Эдвард Мишель завозился на стуле где-то там, во тьме. Я представил, как он восторженно размахивает руками, сыпля пеплом на пол.

– Да ты что? Он же твой сосед!

– Как сосед?

– Ну, не совсем. Ему зарядили в жбан из его же собственного шпалера. Теперь он охлаждается в морге. У него удивленный вид, чтоб ты знал.

У любого был бы удивленный вид с дырищей в мозгах. Что теперь мне с тобой делать, приятель? Идиот и неудачник. Ему никогда не везло, мне кажется. С самого рождения где-нибудь в трущобах. Жизнь гоняла его пальцем, как жука на тарелке. Даже перед смертью он умудрился наступить в обезьяний подарок. Хотя вот это беспокоило меня меньше всего, таких гостинцев и так было по самую шею.

– Я ослеп, толстяк.

– Временно, теплая овсянка… – авторитетно соврал Мастодонт. У него было большое сердце, и он суетился вокруг меня как наседка над хромым цыпленком. Далеко во мраке, он размахивал толстыми пальцами перед моим носом. Словно это могло помочь.

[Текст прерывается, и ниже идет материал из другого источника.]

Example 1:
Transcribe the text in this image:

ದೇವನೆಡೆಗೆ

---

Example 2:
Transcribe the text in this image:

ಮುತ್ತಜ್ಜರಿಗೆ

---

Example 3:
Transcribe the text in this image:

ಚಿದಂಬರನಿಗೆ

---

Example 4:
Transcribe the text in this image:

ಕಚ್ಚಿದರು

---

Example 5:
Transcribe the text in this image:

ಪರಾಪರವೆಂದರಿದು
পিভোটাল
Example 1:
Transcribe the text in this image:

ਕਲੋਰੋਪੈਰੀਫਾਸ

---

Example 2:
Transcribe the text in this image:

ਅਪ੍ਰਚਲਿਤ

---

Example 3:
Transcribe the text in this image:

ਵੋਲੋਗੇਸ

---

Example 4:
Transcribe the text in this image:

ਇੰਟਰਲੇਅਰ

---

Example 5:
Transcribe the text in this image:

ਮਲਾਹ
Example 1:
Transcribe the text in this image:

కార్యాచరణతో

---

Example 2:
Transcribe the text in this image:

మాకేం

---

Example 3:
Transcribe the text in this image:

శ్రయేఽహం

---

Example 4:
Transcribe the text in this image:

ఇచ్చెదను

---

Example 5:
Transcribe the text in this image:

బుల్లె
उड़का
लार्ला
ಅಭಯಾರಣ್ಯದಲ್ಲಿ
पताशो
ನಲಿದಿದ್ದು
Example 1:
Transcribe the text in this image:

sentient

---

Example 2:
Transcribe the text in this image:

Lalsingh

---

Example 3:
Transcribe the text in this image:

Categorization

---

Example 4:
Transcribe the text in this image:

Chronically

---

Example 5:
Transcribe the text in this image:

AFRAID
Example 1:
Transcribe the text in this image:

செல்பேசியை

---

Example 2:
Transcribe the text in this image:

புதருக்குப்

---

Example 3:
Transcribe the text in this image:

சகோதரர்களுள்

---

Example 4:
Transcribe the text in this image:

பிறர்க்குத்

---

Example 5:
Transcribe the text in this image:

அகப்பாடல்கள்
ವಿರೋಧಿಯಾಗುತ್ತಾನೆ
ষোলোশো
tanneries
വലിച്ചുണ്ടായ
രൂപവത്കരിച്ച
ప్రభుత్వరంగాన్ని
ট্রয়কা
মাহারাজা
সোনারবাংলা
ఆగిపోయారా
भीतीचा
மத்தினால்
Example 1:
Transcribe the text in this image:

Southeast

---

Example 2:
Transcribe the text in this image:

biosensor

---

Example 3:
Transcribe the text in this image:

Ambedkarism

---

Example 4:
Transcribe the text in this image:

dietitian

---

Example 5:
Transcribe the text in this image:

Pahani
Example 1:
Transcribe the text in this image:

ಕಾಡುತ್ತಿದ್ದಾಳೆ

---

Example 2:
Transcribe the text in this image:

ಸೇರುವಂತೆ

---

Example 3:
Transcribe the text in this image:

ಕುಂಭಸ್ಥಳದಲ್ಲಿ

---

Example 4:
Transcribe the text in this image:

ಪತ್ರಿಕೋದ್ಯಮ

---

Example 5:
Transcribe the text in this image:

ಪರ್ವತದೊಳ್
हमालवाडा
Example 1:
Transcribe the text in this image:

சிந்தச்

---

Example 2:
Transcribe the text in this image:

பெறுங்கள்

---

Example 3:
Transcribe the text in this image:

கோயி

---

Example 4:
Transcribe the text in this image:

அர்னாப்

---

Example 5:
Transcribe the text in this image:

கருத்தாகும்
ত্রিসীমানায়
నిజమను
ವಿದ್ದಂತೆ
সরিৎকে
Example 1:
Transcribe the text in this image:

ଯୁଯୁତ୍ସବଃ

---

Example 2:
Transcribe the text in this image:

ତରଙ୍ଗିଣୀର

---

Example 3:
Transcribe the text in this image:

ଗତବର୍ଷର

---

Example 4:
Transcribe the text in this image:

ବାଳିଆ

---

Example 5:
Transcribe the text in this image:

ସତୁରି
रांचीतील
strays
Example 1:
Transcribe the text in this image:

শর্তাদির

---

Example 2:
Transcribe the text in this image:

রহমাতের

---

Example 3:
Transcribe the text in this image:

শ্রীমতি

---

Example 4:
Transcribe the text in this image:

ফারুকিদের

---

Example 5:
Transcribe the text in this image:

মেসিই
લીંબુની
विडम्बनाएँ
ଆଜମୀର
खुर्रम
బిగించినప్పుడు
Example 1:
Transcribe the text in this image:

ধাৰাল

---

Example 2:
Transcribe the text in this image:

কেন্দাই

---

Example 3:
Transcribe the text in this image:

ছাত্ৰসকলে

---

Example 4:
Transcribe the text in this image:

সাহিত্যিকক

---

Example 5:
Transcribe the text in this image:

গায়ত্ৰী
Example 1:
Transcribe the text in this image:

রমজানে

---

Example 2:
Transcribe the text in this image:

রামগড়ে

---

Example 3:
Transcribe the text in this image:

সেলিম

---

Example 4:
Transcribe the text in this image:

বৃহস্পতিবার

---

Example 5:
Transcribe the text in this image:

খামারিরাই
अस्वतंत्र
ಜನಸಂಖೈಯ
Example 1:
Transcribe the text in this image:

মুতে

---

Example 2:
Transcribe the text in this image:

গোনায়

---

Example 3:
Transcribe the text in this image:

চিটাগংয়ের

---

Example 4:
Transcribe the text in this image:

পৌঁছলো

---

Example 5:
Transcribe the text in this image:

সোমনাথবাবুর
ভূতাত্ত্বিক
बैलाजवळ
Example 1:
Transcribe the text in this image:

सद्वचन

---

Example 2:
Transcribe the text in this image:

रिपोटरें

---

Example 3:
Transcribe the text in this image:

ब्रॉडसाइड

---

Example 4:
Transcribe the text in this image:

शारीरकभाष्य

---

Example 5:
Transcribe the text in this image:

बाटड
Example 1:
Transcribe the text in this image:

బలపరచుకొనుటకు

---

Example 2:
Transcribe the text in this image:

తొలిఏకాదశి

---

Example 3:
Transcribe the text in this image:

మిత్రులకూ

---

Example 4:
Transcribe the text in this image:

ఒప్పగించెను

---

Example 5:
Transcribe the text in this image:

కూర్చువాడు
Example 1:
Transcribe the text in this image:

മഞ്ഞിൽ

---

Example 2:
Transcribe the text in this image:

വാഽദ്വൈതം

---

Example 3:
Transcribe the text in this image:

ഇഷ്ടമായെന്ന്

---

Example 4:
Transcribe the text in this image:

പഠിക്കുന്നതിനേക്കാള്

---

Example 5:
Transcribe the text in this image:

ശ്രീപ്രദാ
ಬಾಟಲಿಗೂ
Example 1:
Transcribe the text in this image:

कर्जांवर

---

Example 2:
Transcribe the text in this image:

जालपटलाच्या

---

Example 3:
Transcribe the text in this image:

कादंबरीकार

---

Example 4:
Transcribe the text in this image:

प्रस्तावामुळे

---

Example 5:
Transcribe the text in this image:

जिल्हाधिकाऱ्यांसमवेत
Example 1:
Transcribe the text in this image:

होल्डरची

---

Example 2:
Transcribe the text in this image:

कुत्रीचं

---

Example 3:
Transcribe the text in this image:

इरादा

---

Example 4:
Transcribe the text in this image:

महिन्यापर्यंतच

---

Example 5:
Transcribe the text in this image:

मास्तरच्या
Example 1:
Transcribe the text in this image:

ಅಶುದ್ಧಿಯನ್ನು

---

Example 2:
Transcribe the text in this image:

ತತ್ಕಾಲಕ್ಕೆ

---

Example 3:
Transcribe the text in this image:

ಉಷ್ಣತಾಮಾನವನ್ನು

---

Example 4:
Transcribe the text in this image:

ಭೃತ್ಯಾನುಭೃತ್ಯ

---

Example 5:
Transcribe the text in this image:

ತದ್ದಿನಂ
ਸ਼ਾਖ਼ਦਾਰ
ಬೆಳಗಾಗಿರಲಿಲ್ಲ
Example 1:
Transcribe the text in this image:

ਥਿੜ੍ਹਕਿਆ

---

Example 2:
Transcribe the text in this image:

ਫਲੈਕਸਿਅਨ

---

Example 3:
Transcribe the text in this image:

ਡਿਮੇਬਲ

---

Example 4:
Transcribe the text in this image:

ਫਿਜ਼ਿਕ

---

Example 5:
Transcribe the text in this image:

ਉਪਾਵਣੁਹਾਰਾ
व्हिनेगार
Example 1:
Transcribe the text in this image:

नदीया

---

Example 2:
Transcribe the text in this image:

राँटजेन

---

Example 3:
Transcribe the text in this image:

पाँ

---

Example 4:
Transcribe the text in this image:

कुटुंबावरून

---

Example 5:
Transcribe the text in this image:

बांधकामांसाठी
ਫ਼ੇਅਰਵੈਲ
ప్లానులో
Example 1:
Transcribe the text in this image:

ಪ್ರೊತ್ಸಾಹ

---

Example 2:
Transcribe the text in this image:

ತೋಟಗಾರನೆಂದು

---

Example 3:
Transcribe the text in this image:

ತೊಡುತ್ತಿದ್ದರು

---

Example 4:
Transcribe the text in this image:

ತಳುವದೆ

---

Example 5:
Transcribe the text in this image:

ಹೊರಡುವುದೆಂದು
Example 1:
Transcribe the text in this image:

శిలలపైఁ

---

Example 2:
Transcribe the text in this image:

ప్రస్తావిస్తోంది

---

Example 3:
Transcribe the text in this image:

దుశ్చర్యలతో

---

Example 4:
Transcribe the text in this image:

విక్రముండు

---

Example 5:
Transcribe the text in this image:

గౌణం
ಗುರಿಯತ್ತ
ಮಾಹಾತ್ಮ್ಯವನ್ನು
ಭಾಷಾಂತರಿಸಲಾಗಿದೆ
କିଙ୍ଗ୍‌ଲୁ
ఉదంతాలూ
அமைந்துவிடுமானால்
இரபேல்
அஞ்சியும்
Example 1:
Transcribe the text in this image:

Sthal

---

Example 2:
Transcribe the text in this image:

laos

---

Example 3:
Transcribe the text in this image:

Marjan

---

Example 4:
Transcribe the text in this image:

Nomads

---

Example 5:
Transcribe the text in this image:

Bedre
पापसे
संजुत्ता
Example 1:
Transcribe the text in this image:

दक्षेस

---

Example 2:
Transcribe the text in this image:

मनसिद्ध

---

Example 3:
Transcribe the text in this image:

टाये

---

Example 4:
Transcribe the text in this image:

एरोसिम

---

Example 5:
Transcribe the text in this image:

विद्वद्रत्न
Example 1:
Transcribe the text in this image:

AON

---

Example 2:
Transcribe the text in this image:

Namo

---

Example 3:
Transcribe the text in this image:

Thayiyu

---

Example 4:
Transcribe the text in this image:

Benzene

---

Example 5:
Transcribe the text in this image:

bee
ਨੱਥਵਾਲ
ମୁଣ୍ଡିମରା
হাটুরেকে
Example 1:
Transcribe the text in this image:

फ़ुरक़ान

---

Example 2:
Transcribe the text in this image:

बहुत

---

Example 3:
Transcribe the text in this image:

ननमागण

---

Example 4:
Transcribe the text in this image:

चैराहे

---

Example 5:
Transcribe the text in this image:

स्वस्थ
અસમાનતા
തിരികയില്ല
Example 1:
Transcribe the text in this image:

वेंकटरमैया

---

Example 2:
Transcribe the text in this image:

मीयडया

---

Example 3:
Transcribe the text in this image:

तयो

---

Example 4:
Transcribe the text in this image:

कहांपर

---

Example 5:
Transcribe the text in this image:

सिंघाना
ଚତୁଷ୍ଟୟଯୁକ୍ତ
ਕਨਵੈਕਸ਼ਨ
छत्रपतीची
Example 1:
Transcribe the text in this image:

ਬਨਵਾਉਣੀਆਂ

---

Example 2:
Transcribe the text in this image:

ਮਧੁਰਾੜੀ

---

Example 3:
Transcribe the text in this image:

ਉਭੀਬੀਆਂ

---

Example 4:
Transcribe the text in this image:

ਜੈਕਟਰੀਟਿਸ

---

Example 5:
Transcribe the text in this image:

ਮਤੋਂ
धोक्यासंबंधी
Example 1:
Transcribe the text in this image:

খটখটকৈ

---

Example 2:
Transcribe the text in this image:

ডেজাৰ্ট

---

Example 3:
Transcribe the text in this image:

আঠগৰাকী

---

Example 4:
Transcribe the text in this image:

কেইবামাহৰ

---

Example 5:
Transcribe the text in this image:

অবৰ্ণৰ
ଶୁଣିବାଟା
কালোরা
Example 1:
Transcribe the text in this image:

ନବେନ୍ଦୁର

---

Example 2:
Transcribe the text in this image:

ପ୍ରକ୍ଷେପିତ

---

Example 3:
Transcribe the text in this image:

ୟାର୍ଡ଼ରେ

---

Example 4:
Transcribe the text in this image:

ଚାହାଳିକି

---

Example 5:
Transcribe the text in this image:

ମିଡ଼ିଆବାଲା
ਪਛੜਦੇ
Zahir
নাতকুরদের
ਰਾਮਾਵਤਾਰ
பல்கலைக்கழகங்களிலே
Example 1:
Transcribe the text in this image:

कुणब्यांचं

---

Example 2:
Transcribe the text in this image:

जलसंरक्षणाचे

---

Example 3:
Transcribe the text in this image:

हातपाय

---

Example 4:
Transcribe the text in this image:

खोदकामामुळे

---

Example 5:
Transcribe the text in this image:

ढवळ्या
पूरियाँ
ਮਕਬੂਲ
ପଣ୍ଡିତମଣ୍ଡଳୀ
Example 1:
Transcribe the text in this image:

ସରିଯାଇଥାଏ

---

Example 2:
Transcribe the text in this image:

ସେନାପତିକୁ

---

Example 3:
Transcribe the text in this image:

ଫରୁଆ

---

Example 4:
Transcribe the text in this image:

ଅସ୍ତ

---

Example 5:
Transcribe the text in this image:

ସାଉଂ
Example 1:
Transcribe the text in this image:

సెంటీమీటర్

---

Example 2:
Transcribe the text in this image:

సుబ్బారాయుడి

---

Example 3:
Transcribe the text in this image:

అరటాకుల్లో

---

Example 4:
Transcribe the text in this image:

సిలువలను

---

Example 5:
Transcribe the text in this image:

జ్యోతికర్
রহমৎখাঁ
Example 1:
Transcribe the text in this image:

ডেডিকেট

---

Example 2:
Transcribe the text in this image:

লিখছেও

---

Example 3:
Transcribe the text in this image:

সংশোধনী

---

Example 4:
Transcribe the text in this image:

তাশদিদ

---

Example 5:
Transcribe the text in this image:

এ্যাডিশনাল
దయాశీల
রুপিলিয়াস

– Рита с тиа Долорес передавали тебе большой привет, мы все так перепугались, если бы знал! Жаль, что хавку сюда проносить нельзя, вчера тиа готовила…

– Я ослеп, ты понимаешь это?

На это сложно было ответить что-нибудь вразумительное. Чтобы ответить, надо самому быть слепым. Понять состояние, когда мир мгновенно исчезает, растворяется в плотном черном занавесе. Лишь изредка напоминая о себе острыми углами и клаксонами, бордюрами, вазами, стульями. Такая малая вещица, как зрение, ее не замечаешь, принимаешь как данность, как жизнь, а лишаешься ее и понимаешь, что попал в полное дерьмо. Тебя жалеют, переводят через улицу, может даже бесстыдно рассматривают, но тебе плевать, ведь ты этого никогда не узнаешь. Никогда не узнаешь, попал ли ты в писсуар, какого цвета глаза у встречной красотки, насколько длинны ее ноги. Никогда. Все что тебе остается: запахи, звуки и глаза на кончиках дрожащих пальцев. Глупо, глупо, глупо. Ведь тебе нет еще тридцати, хотя по большому счету и на это плевать, потому что ты замкнут внутри себя. И тыкаешься там из угла в угол. В темноте.

– Слушай, Макс, я тебе так и не рассказал ту историю! Ну, про чувака который решил взять гей бар…

– Не надо, – я прикрыл бесполезные глаза.